Dans le texte sur l'or et le dollar, substituez "Paradoxalement" à "Ironiquement", puis redonnez le passage qui commence à "Ce qui s’est" et se termine à "leurs privilèges exorbitants.".

» Document:
+-------+
Le prix de l’or et le taux des fonds fédéraux ont constamment réagi l’un par rapport à l’autre.

 

Conclusion :

L’objectif des États-Unis était l’hégémonie du dollar.

Ce qui s’est passé, c’est qu’au début des années 1980, la norme mondiale du dollar a été fermement établie et les États-Unis ont cherché à maintenir leur position en stabilisant le dollar. Ironiquement, ils l’ont fait en stabilisant le prix de l’or en dollars. Pourtant, tout au long des années 1980 et 1990, les déficits commerciaux et budgétaires des États-Unis ont persisté, de sorte que leurs besoins politiques ont été satisfaits grâce à leurs privilèges exorbitants.

Certains économistes, comme Nathan Lewis, considèrent la période couverte par cet article comme un «pseudo-étalon d’or». D’autres ne sont pas d’accord, car à proprement parler, la Fed visait l’inflation et non le prix de l’or – le fait que le prix de l’or ait été stabilisé était un effet secondaire. Alan Greenspan lui-même a écrit en 2017 :

«Lorsque j’étais président de la Réserve fédérale, j’avais l’habitude de témoigner devant le membre du Congrès américain Ron Paul, qui était un très fervent défenseur de l’or. Nous avons eu des discussions intéressantes. Je lui ai dit que la politique monétaire américaine essayait de suivre les signaux qu’un étalon-or aurait créés. C’est une politique monétaire saine, même avec une monnaie fiduciaire. À cet égard, je lui ai dit que même si nous étions revenus à l’étalon-or, la politique n’aurait pas beaucoup changé.»
+-------+
» Entrées extraites:
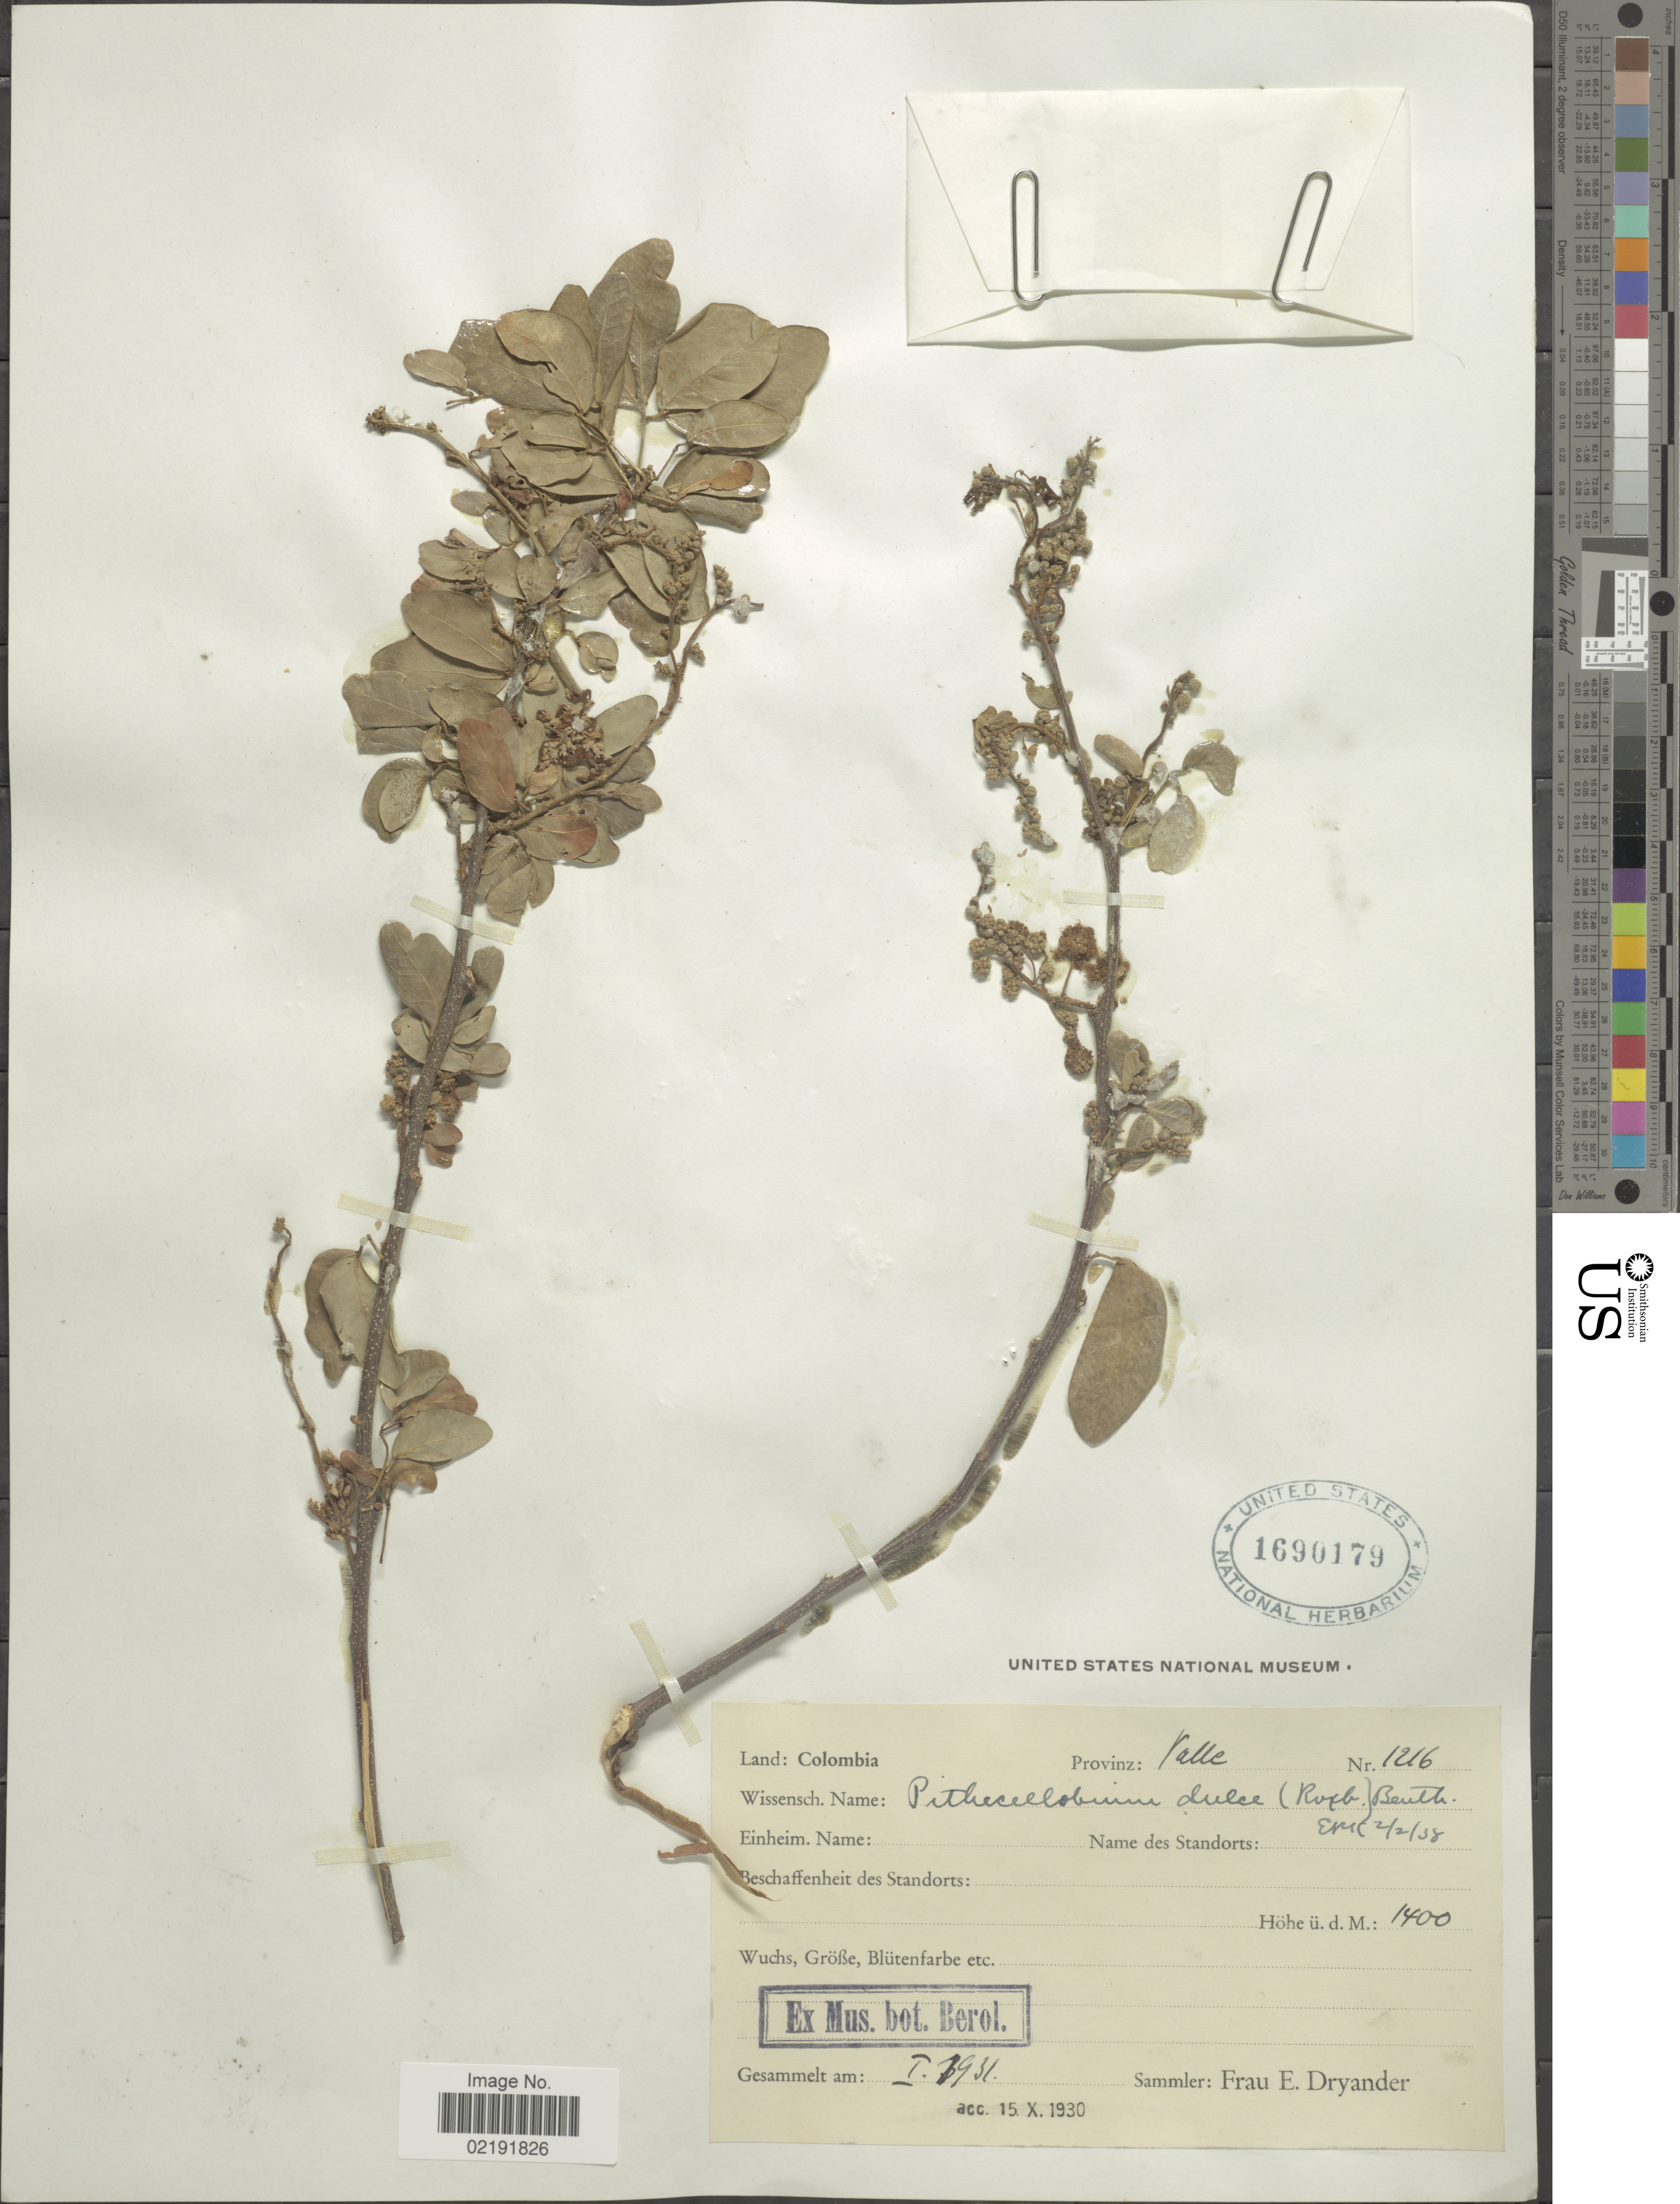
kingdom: Plantae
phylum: Tracheophyta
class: Magnoliopsida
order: Fabales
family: Fabaceae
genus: Pithecellobium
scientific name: Pithecellobium dulce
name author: (Roxb.) Benth.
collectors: F. Dryander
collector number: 1216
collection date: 1931-01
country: Colombia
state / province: Valle del Cauca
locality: Provinz: Valle.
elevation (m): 1400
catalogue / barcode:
+-------+
» Exercice corrigé:
Ce qui s’est passé, c’est qu’au début des années 1980, la norme mondiale du dollar a été fermement établie et les États-Unis ont cherché à maintenir leur position en stabilisant le dollar. Paradoxalement, ils l’ont fait en stabilisant le prix de l’or en dollars. Pourtant, tout au long des années 1980 et 1990, les déficits commerciaux et budgétaires des États-Unis ont persisté, de sorte que leurs besoins politiques ont été satisfaits grâce à leurs privilèges exorbitants.